* [TEXT EXCERPT]
Coronavirus: Is It a Force Majeure Event?

Coronavirus: Is It a Force Majeure Event?

The spread of the COVID-19 virus, better known as the coronavirus, has become a global healthcare event that has caused concern for all member states of the world community. The spread of the virus has affected not only the health and safety of citizens but also the security of business relations in general.

In this connection, the issue of protection and prevention of doing business becomes especially urgent, because the spread of the virus can cause not only failures and interruptions in the operation of companies, but also non-fulfillment of contractual requirements by the parties, and evasion of those from the fulfillment of their obligations.

So, among the main points to which attention should be paid to participants in business relations that will help minimize the impact of the virus on their business, we can highlight:

1. Domestic policy of companies

It is important to ensure awareness among workers about the mechanism of action of the virus and its prevention. Mostly, it is ignorance that causes the malfunctioning of companies. In order to ensure business continuity, it is recommended to conduct fact-finding lectures, provide information leaflets that will help employees better understand the symptoms of the disease, the principles for identifying such in the early stages. Particular attention should be paid to personal hygiene, the use of antiseptic and other precautions.

Also, in order to ensure the possibility of remote work, the preparation and improvement of software at the company is appropriate. It is important that such an opportunity necessarily implies compliance with confidentiality information, as well as maintaining data integrity in the process of authorization of an employee.

* [MATERIAL SUPPLIED]

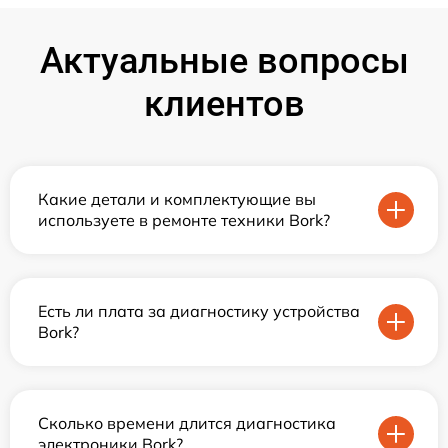
Актуальные вопросы
клиентов
Какие детали и комплектующие вы
используете в ремонте техники Bork?
Есть ли плата за диагностику устройства
Bork?
Сколько времени длится диагностика
электроники Bork?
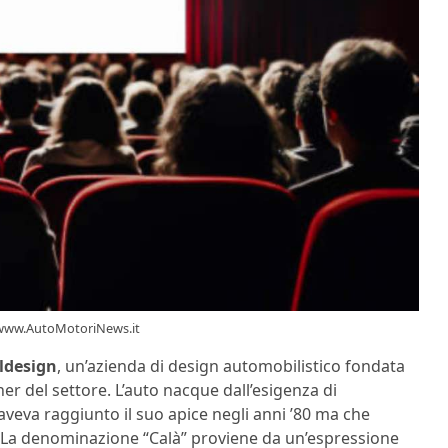
 -www.AutoMotoriNews.it
aldesign
, un’azienda di design automobilistico fondata
ner del settore. L’auto nacque dall’esigenza di
aveva raggiunto il suo apice negli anni ’80 ma che
. La denominazione “Calà” proviene da un’espressione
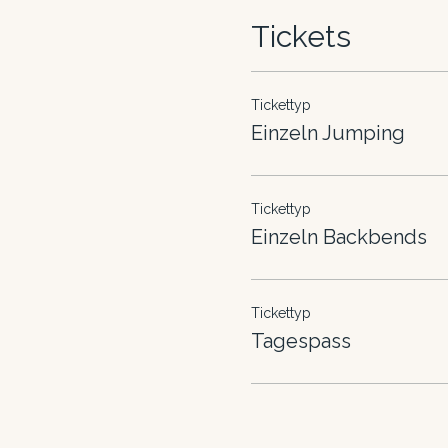
Tickets
Tickettyp
Einzeln Jumping
Tickettyp
Einzeln Backbends
Tickettyp
Tagespass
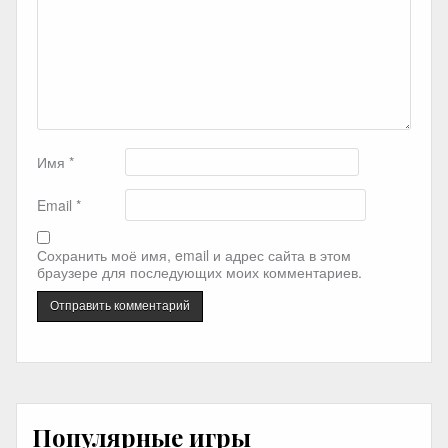
Имя
*
Email
*
Сохранить моё имя, email и адрес сайта в этом
браузере для последующих моих комментариев.
Популярные игры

* [EXERCISE SET]
1 - Answer from the coronavirus article:
(a) Besides the health and safety of citizens, what else has the spread of the virus affected?
(b) What does the article say mostly causes the malfunctioning of companies?
(c) What two things must the opportunity for remote work necessarily involve?
2 - Do these statements agree with the coronavirus article? Answer yes or no for each.
(a) The article recommends fact-finding lectures and information leaflets for employees.
(b) The article says the virus affects only the health of citizens.
(c) Preparing and improving company software is presented as a way to make remote work possible.
The records have no connection to the coronavirus article.

* [OUTPUTS FOR THE TASKS]
1 -
(a) The security of business relations in general.
(b) Ignorance.
(c) Compliance with confidentiality of information, and maintaining data integrity when an employee is authorized.

2 -
(a) Yes: "it is recommended to conduct fact-finding lectures, provide information leaflets"
(b) No: "has affected not only the health and safety of citizens but also the security of business relations in general"
(c) Yes: "in order to ensure the possibility of remote work, the preparation and improvement of software at the company is appropriate"